Writers: Fictional: Betty Crocker
What a Piece of Work I Am, Chapter 38:
ARIANE SPENT a lot of time in the kitchen, of course. She was intrigued by the idea of making the meals improve the illusion. She included a lot of fruit, and she used a lot of fish. That was the first thing that occurred to her. Although the library had no cookbooks devoted to tropical cuisines, she was able to get ideas from travel books, and she prowled through the complete works of Betty Crocker looking for recipes with any of the ingredients that seemed tropical to her, particularly pineapple and coconut.
Wikipedia, “Betty Crocker” and “Betty Crocker Cookbook”:
Betty Crocker is a brand and fictional character used in advertising campaigns for food and recipes. […]

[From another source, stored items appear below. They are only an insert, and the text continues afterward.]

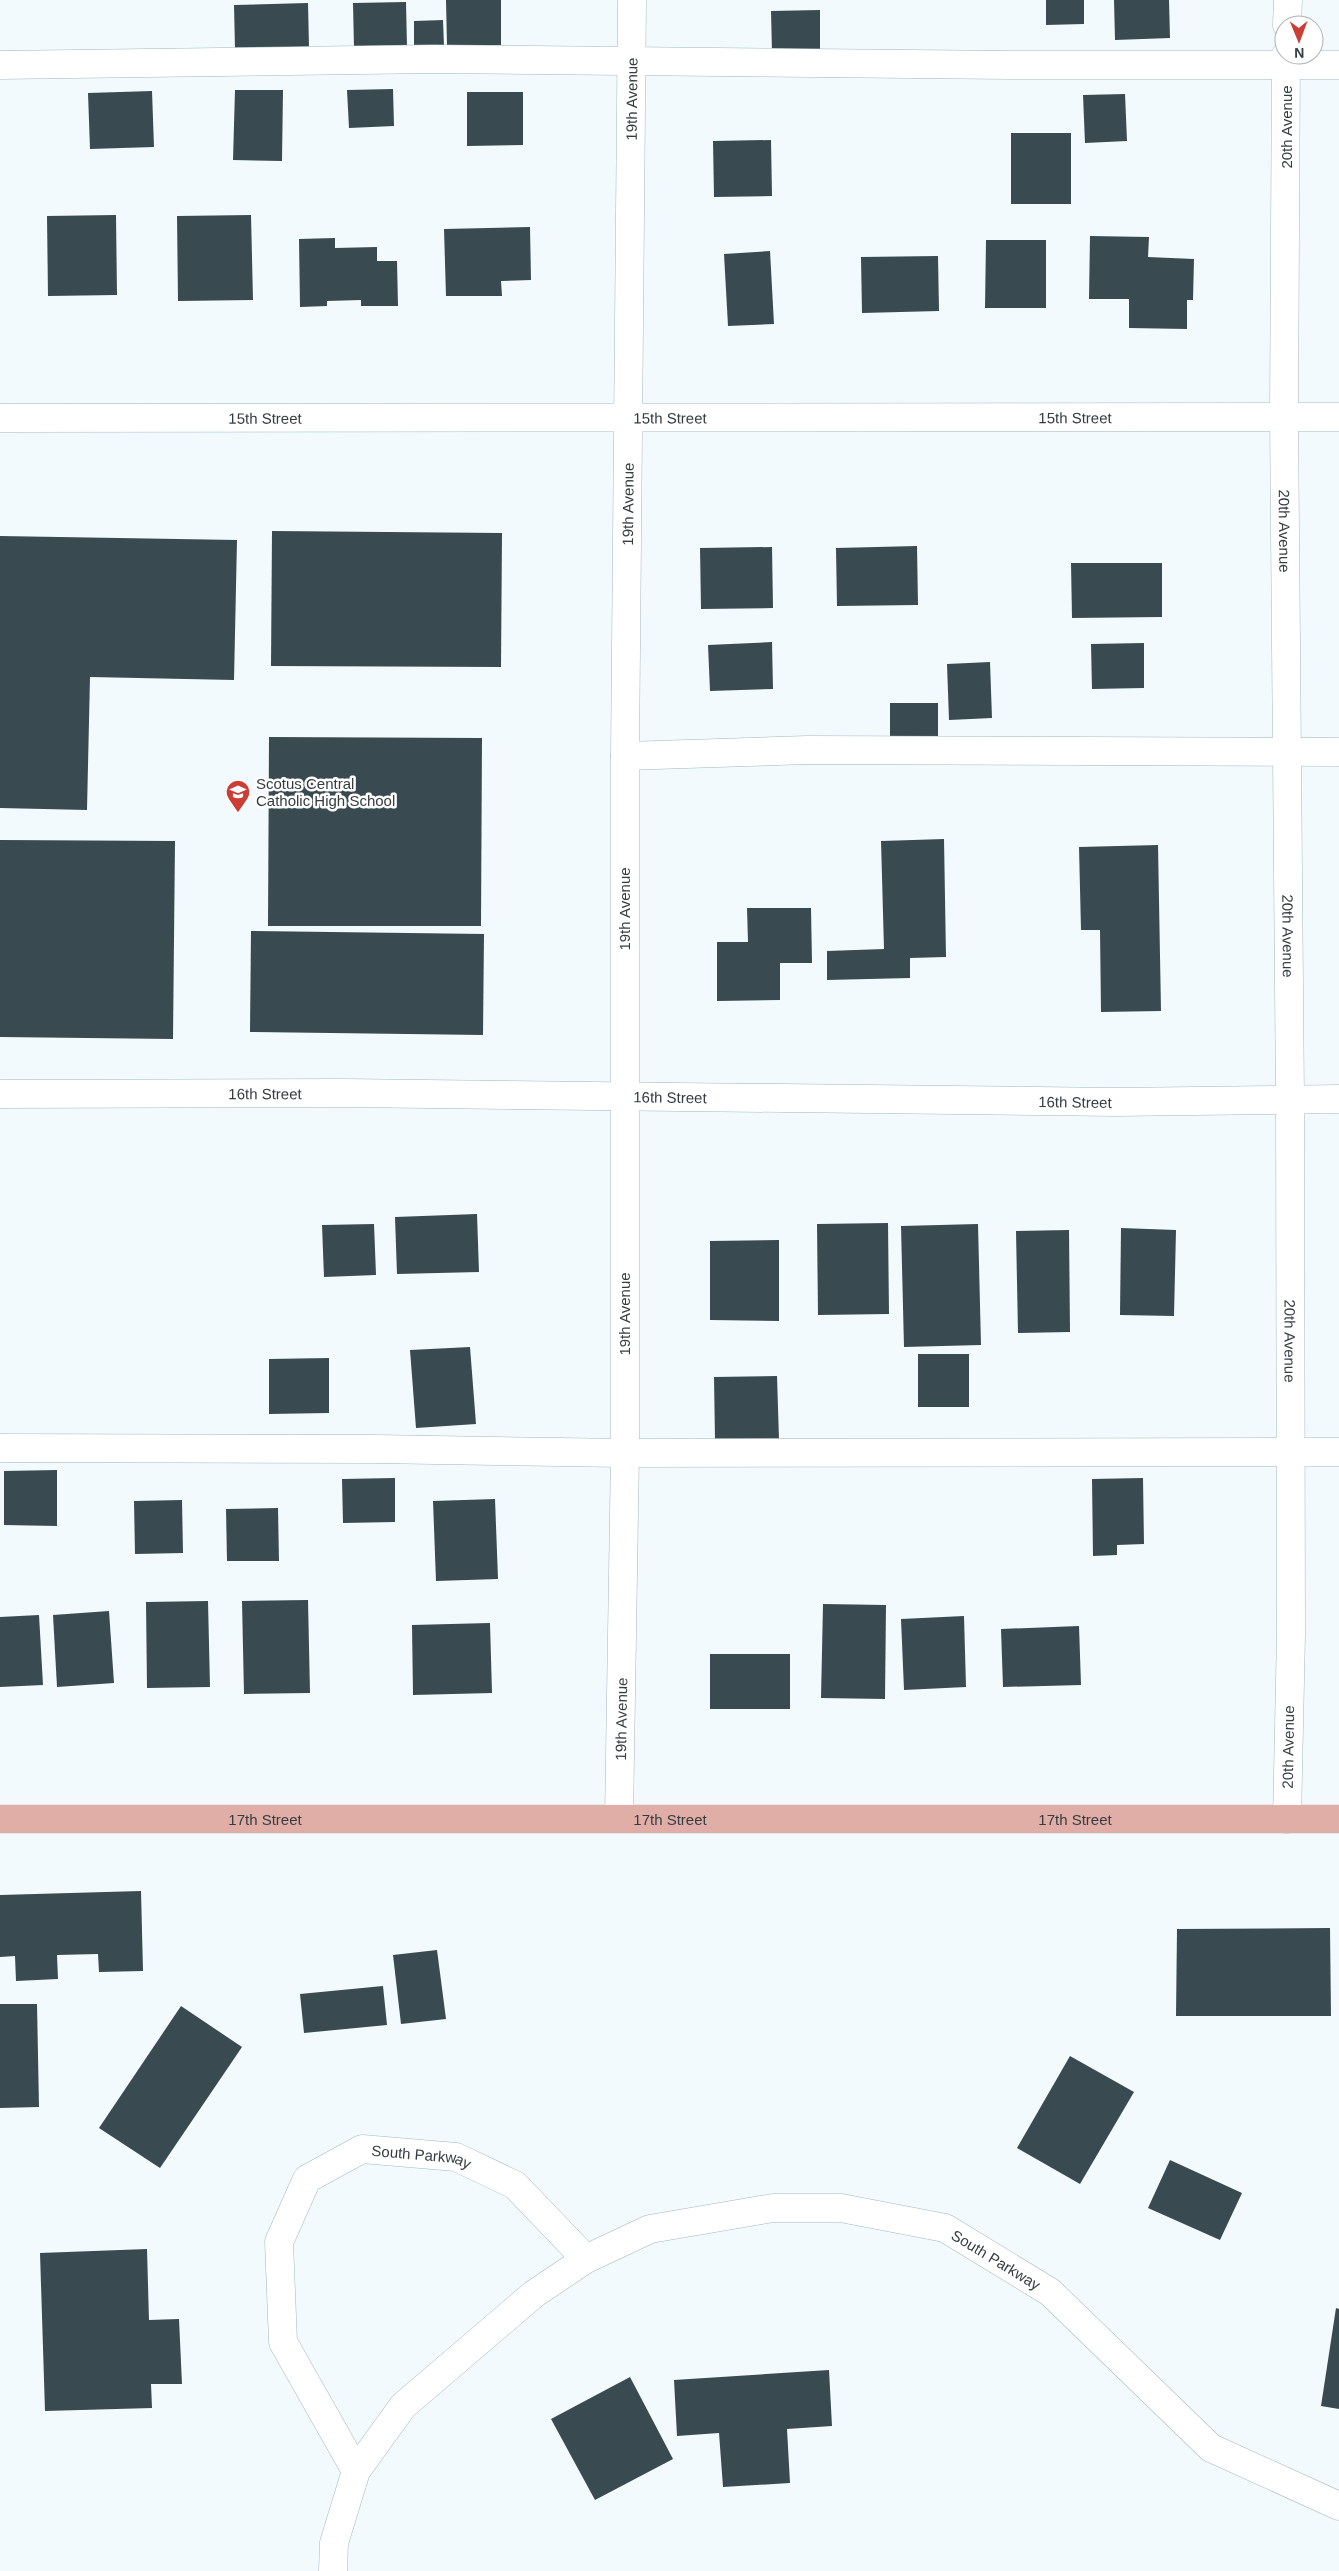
<svg xmlns="http://www.w3.org/2000/svg" width="1339" height="2571" viewBox="0 0 1339 2571" font-family="Helvetica,sans-serif">
<style>
.building{fill:#3a4a51}
.lines{fill:none;stroke-linecap:round;stroke-linejoin:round}
.minor-casing{stroke:#a5b8c0;stroke-width:29}
.major-casing{stroke:#d3d4d5;stroke-width:29}
.minor{stroke:#fff;stroke-width:28}
.major{stroke:#e0aea7;stroke-width:28}
.labels{text-anchor:middle;dominant-baseline:central;stroke-width:5;stroke-linejoin:round;paint-order:stroke}
.street-label{font-size:15px;fill:#363d41;stroke:#fff}
.poi-label{font-size:15px;fill:#363d41;stroke:#fff;text-anchor:start}
</style>
<rect width="100%" height="100%" fill="#f2fafe"/>
<g class="building">
<polygon points="446,0 501,0 501,45 447,46"/>
<polygon points="1046,0 1084,0 1084,24 1046,25"/>
<polygon points="1114,0 1169,0 1170,38 1115,40"/>
<polygon points="406,2 407,47 354,48 353,3"/>
<polygon points="308,3 309,47 235,49 234,5"/>
<polygon points="820,10 820,52 772,52 771,11"/>
<polygon points="443,20 444,46 414,46 414,21"/>
<polygon points="393,89 394,126 349,128 347,90"/>
<polygon points="235,90 283,90 282,161 233,160"/>
<polygon points="152,91 154,147 90,149 88,93"/>
<polygon points="467,92 523,92 523,145 467,146"/>
<polygon points="1125,94 1127,141 1085,143 1083,95"/>
<rect x="1011" y="133" width="60" height="71"/>
<polygon points="771,140 772,196 714,197 713,141"/>
<polygon points="116,215 117,295 48,296 47,216"/>
<polygon points="251,215 253,300 178,301 177,216"/>
<polygon points="530,227 531,280 501,281 502,296 446,296 444,229"/>
<polygon points="1090,236 1149,237 1148,257 1194,259 1193,300 1187,300 1187,329 1129,328 1129,299 1089,299"/>
<polygon points="335,238 335,248 377,247 377,261 397,261 398,306 361,306 361,300 327,301 327,306 300,307 299,239"/>
<polygon points="986,240 1046,240 1046,308 985,308"/>
<polygon points="770,251 774,324 728,326 724,254"/>
<polygon points="938,256 939,311 862,313 861,257"/>
<polygon points="272,531 502,533 501,667 271,666"/>
<polygon points="0,536 237,540 234,680 90,677 87,810 0,808"/>
<polygon points="917,546 918,605 837,606 836,548"/>
<polygon points="772,547 773,608 701,609 700,548"/>
<polygon points="1071,563 1162,563 1162,617 1072,618"/>
<polygon points="772,642 773,689 710,691 708,645"/>
<polygon points="1144,643 1144,688 1092,689 1091,644"/>
<polygon points="990,662 992,718 949,720 947,664"/>
<rect x="890" y="703" width="48" height="35"/>
<polygon points="269,737 482,738 481,926 268,926"/>
<polygon points="944,839 946,957 910,958 910,978 827,980 827,951 884,949 881,841"/>
<polygon points="0,840 175,841 173,1039 0,1037"/>
<polygon points="1158,845 1161,1011 1101,1012 1100,930 1081,930 1079,847"/>
<polygon points="747,908 811,908 812,963 780,963 780,1000 717,1001 717,942 748,942"/>
<polygon points="251,931 484,934 483,1035 250,1032"/>
<polygon points="477,1214 479,1272 397,1274 395,1217"/>
<polygon points="888,1223 889,1314 818,1315 817,1224"/>
<polygon points="374,1224 376,1275 324,1277 322,1225"/>
<polygon points="978,1224 981,1345 904,1347 901,1226"/>
<polygon points="1121,1228 1176,1230 1174,1316 1120,1315"/>
<polygon points="1069,1230 1070,1332 1018,1333 1016,1231"/>
<polygon points="779,1240 779,1321 710,1320 710,1241"/>
<polygon points="470,1347 476,1424 416,1428 410,1350"/>
<rect x="918" y="1354" width="51" height="53"/>
<polygon points="329,1358 329,1413 269,1414 269,1359"/>
<polygon points="777,1376 779,1439 715,1440 714,1377"/>
<polygon points="57,1470 57,1526 4,1525 4,1471"/>
<polygon points="395,1478 395,1522 343,1523 342,1479"/>
<polygon points="1143,1478 1144,1544 1117,1545 1117,1555 1093,1556 1092,1479"/>
<polygon points="495,1499 498,1579 436,1581 433,1501"/>
<polygon points="182,1500 183,1553 135,1554 134,1501"/>
<polygon points="278,1508 279,1561 227,1561 226,1509"/>
<polygon points="308,1600 310,1693 244,1694 242,1601"/>
<polygon points="208,1601 210,1687 147,1688 146,1602"/>
<polygon points="823,1604 886,1605 885,1699 821,1698"/>
<polygon points="109,1611 114,1683 57,1687 53,1615"/>
<polygon points="39,1615 43,1685 0,1687 0,1617"/>
<polygon points="964,1616 966,1687 904,1690 901,1619"/>
<polygon points="490,1623 492,1693 413,1695 412,1625"/>
<polygon points="1079,1626 1081,1685 1003,1687 1001,1629"/>
<rect x="710" y="1654" width="80" height="55"/>
<polygon points="141,1891 143,1971 99,1972 98,1954 57,1955 58,1979 16,1981 15,1956 0,1957 0,1895"/>
<polygon points="1330,1928 1331,2016 1176,2016 1177,1929"/>
<polygon points="437,1950 446,2019 401,2024 393,1955"/>
<polygon points="383,1986 387,2025 304,2033 300,1994"/>
<polygon points="0,2004 37,2004 39,2107 0,2108"/>
<polygon points="181,2006 242,2047 160,2168 99,2128"/>
<polygon points="1070,2056 1134,2092 1080,2184 1017,2148"/>
<polygon points="1170,2160 1242,2193 1220,2240 1148,2208"/>
<polygon points="147,2249 149,2320 179,2319 182,2384 151,2384 152,2408 45,2411 40,2253"/>
<polygon points="1336,2308 1339,2309 1339,2409 1321,2406"/>
<polygon points="829,2370 832,2426 787,2429 790,2483 723,2487 719,2433 677,2436 674,2380"/>
<polygon points="630,2377 673,2459 595,2500 551,2419"/>
</g>
<g class="lines">
<defs>
<g id="minor">
<polyline points="1287,25 1288,0"/>
<path id="s1" d="M1286,55L1284,417L1290,1100L1291,1635L1287,1819"/>
<polyline points="0,65 433,59 1010,65 1339,65"/>
<path id="s2" d="M0,418L1339,417"/>
<polyline points="625,756 807,750 1339,752"/>
<path id="s3" d="M0,1094L345,1093L1116,1102L1339,1099"/>
<polyline points="0,1448 375,1449 625,1453 1339,1452"/>
<path id="s4" d="M619,1818L625,1453V756L632,0"/>
<path id="s5" d="M356,2471L283,2342L279,2242L307,2179L362,2149L456,2157L515,2185L586,2259"/>
<path id="s6" d="M333,2571L334,2543L356,2471L403,2406L534,2294L586,2259L650,2229L773,2208H841L945,2228L1050,2292L1211,2448L1339,2506"/>
</g>
<g id="major">
<path id="s7" d="M0,1819H1339"/>
</g>
</defs>
<use href="#minor" class="minor-casing"/>
<use href="#major" class="major-casing"/>
<use href="#minor" class="minor"/>
<use href="#major" class="major"/>
</g>
<defs>
<symbol id="school-pin" viewBox="-11 -11 22 30"><path d="M0 17L-7.5 6A9.5 9.5 0 1 1 7.5 6Z" fill="#cc3e35" stroke="#fff"/><path d="M0-5L7-2L0 1L-7-2ZM-4 1L0 2.5L4 1V4Q0 6-4 4Z" fill="#fff"/></symbol>
</defs>
<g fill-rule="evenodd">
<use href="#school-pin" x="224" y="778" width="28" height="38"/>
</g>
<g class="labels">
<g class="street-label">
<text stroke="none"><textPath href="#s4" startOffset="1719">19th Avenue</textPath></text>
<text transform="translate(1286 127) rotate(-90)">20th Avenue</text>
<text stroke="none"><textPath href="#s2" startOffset="1075">15th Street</textPath></text>
<text stroke="none"><textPath href="#s2" startOffset="265">15th Street</textPath></text>
<text stroke="none"><textPath href="#s2" startOffset="670">15th Street</textPath></text>
<text stroke="none"><textPath href="#s4" startOffset="1314">19th Avenue</textPath></text>
<text stroke="none"><textPath href="#s1" startOffset="476">20th Avenue</textPath></text>
<text transform="translate(624 909) rotate(-90)">19th Avenue</text>
<text stroke="none"><textPath href="#s1" startOffset="881">20th Avenue</textPath></text>
<text stroke="none"><textPath href="#s3" startOffset="265">16th Street</textPath></text>
<text stroke="none"><textPath href="#s3" startOffset="670">16th Street</textPath></text>
<text stroke="none"><textPath href="#s3" startOffset="1075">16th Street</textPath></text>
<text transform="translate(624 1314) rotate(-90)">19th Avenue</text>
<text stroke="none"><textPath href="#s1" startOffset="1286">20th Avenue</textPath></text>
<text stroke="none"><textPath href="#s4" startOffset="99">19th Avenue</textPath></text>
<text transform="translate(1288 1747) rotate(-89)">20th Avenue</text>
<text stroke="none"><textPath href="#s7" startOffset="670">17th Street</textPath></text>
<text stroke="none"><textPath href="#s7" startOffset="265">17th Street</textPath></text>
<text stroke="none"><textPath href="#s7" startOffset="1075">17th Street</textPath></text>
<text stroke="none"><textPath href="#s5" startOffset="440">South Parkway</textPath></text>
<text stroke="none"><textPath href="#s6" startOffset="848">South Parkway</textPath></text>
</g>
<g class="poi-label">
<text x="256" y="783">Scotus Central<tspan x="256" dy="17">Catholic High School</tspan></text>
</g>
</g>
<g transform="translate(1299 40) rotate(179)"><circle r="24" fill="#ffffff" stroke="#afb1b3"/>
<path d="M0-4L9 19L0 12L-9 19Z" fill="#cc3e35"/>
<text y="-8" font-size="14" font-weight="bold" text-anchor="middle" fill="#363d41">N</text>
</g>
</svg>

The character was developed in 1921 following a unique Gold Medal Flour promotion featured in the Saturday Evening Post. The ad asked consumers to complete a jigsaw puzzle and mail it to the then Washburn-Crosby Company, later General Mills, in Minneapolis, Minnesota. In return, they would receive a pincushion shaped like a bag of flour. Along with 30,000 completed puzzles came several hundred letters with cooking-related questions.
Realizing that especially housewives would want advice from a fellow woman, the company’s Advertising Department convinced its board of directors to create a personality that the women answering the letters could all use in their replies. The name Betty was selected because it was viewed as a cheery, all-American name. It was paired with the last name Crocker, in honor of William Crocker, a Washburn Crosby Company director.
The portrait of Betty Crocker was first commissioned in 1936. It has been updated seven times since her creation, reflecting changes in fashion and hairstyles. […]
In 1945, Fortune magazine named Betty Crocker the second most popular woman in America; Eleanor Roosevelt was named first. In the same year, Fortune “outed” Betty Crocker as a fictitious creation, calling her a “fake” and a “fraud.”
First published on September 8, 1950, with an initial print run of 950,000 copies, as Betty Crocker’s Picture Cook Book, the first edition sold for $2.95, with a $3.95 deluxe edition available. […] The 2,161[!] recipes for the book were developed by a team of 50 chefs at the General Mills test kitchens, supervised by the home economist Janette Kelley. The book was an immediate best-seller and contemporary reviews were positive; the Chicago Tribune declared it the best general cookbook ever published, and The New York Times noted that its sales of 18,000 copies a week were several times that of the most recent Ernest Hemingway novel.
Foreshadowing
What a Piece of Work I Am, Chapter 38:
She wanted to be inside the fiction, an actor in the play, not a stagehand behind the scenes.